Peabody travelled to Washington, D.C., to continue her lobbying. Edgar Hewett of the Archaeological Institute of America, helped her to push the Herschel M. Hogg Bill regarding the park to be approved. The Hogg Bill was passed on June 7, 1906, but unfortunately contained boundaries for the park which excluded all of the major ruins. This error was quickly improved with the Brooks-Leupp Amendment on June 29, 1906, which determined that all ruins within 5 miles of the original boundary are to be treated as part of the National Park.

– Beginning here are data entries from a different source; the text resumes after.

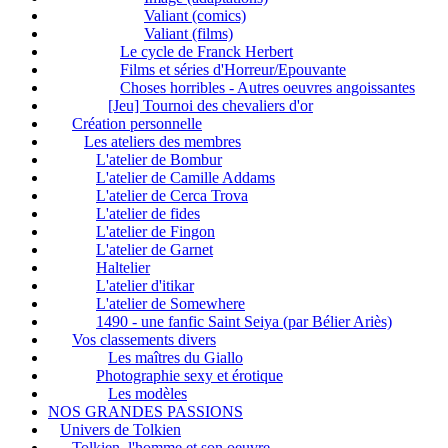
Valiant (comics)
Valiant (films)
Le cycle de Franck Herbert
Films et séries d'Horreur/Epouvante
Choses horribles - Autres oeuvres angoissantes
[Jeu] Tournoi des chevaliers d'or
Création personnelle
Les ateliers des membres
L'atelier de Bombur
L'atelier de Camille Addams
L'atelier de Cerca Trova
L'atelier de fides
L'atelier de Fingon
L'atelier de Garnet
Haltelier
L'atelier d'itikar
L'atelier de Somewhere
1490 - une fanfic Saint Seiya (par Bélier Ariès)
Vos classements divers
Les maîtres du Giallo
Photographie sexy et érotique
Les modèles
NOS GRANDES PASSIONS
Univers de Tolkien
Tolkien, l'homme et son oeuvre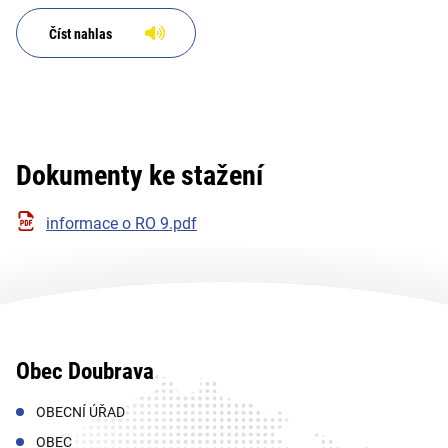
Číst nahlas
Dokumenty ke stažení
informace o RO 9.pdf
Obec Doubrava
OBECNÍ ÚŘAD
OBEC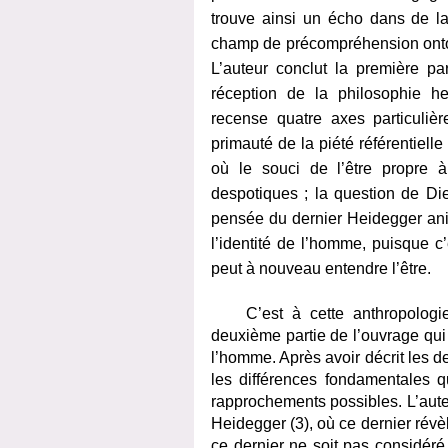
trouve ainsi un écho dans de l
champ de précompréhension ontolo
L’auteur conclut la première pa
réception de la philosophie h
recense quatre axes particulièr
primauté de la piété référentielle 
où le souci de l’être propre à
despotiques ; la question de Die
pensée du dernier Heidegger anim
l’identité de l’homme, puisque 
peut à nouveau entendre l’être.
C’est à cette anthropologie o
deuxième partie de l’ouvrage qui
l’homme. Après avoir décrit les 
les différences fondamentales q
rapprochements possibles. L’aute
Heidegger (3), où ce dernier révè
ce dernier ne soit pas considé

In 1907 Peabody was recognized by the American Anthropological Association for her work in establishing Mesa Verde. Her friend, Dr. Edgar Hewett named the Peabody House (or the Spruce Tree House) in her honor.

== Personal life ==
Peabody was a member of numerous associations and groups. This included membership in the Colorado Equal Suffrage Association, Colorado Society of the Archaeological Institute of America, National Geographic Society, Direct Legislation League, Women's Club of Denver, and the American Association for the Advancement of Science. She was one of the founders of the American Anthropological Association. She worked for the passage of child labor laws, traveling libraries, and the recognition of Lincoln's birthday as a state holiday. She was known to be a Democrat and to favor women's suffrage.

She died on September 19, 1934, in Denver, Colorado.